If you miss your exam and fail to reschedule it, it could mean that your claim will be denied due to lack of evidence. It’s always better to be proactive about any potential conflicts. As soon as possible after your missed exam, you should contact your disability examiner and explain the reason why you missed it.
In general, they will only excuse it if the conflict was unavoidable such as an illness, a death in the family, or an unexpected loss of transportation (like your car breaking down). You may then be able to reschedule your appointment, but know that this might further delay your claim.
Your appointment will likely be scheduled for you and you should make every effort to be there on time. Plan ahead and if you anticipate any reason you may not be able to make it, contact your disability examiner to reschedule or for help arranging transportation. It’s common for a disability claim to take several months to be approved and any delays will only increase this timeline. While there are provisions in place to provide retroactive benefits (like SSDI back pay) for claims that take longer than normal, you still want to do everything you can to ensure you make it to your appointments.
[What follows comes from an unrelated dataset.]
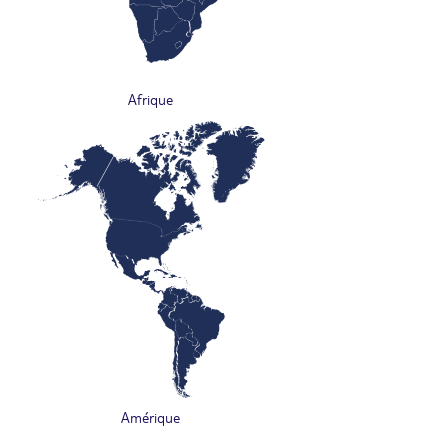
Afrique
Amérique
Ideally, your medical record will have been transferred to the CE physician, but this won’t always be the case. The more documentation you can bring regarding past tests or diagnoses, the more information the new doctor will have to work from. Focus on objective tests like x-rays, MRIs, EMGs, or blood tests, and include any prescriptions medication you are currently taking,
In all likelihood, this is the first time this provider has met you and they have no knowledge of your medical history. Be prepared to describe your condition and how it affects your day-to-day life. When did it begin? Did it have a slow onset or was there a single event like an injury or car accident that caused it? Be as specific as possible but don’t try to exaggerate or underplay your disability. Explain how your disability affects your physical and mental capabilities, any assistance you regularly need to help you perform daily tasks, your ability to take care of your personal hygiene needs (are you able to get in and out of the bathtub safely, use the toilet, dress yourself, etc.).
Also, talk about your treatment history. What medications have you taken in the past? Have you had any procedures done? Have you ever had to go to the emergency room or hospital due to your condition?
Consultative exams can be a stressful experience and it can be helpful to bring someone along to your appointment who may be able to help. This should be someone who you trust and who knows about your disability (like a spouse, family member, or close friend). Talk with them before the appointment and go over the details of what you plan on telling the doctor with them. This way if you get confused, overwhelmed, or flustered during the exam they can fill in the holes and ensure your story is heard.
Social Security disability benefits provide much needed financial support for Americans who are unable to earn to their full capacity due to their disability. The application process can take a long time and will require you to provide detailed personal information about yourself and your finances as well as any medical treatment you’ve received as it relates to your disability.
In some cases, you may be asked to attend a consultative examination that’s scheduled by your DS examiner. These are provided for you at no cost and are nothing to be nervous about, however, you should be prepared.
Consultative exams are usually ordered when there is insufficient evidence in your Social Security disability application or the medical source you provided is somehow in question. In order to fully process your application and have DDS confirm your condition, one or more tests or exams may be necessary.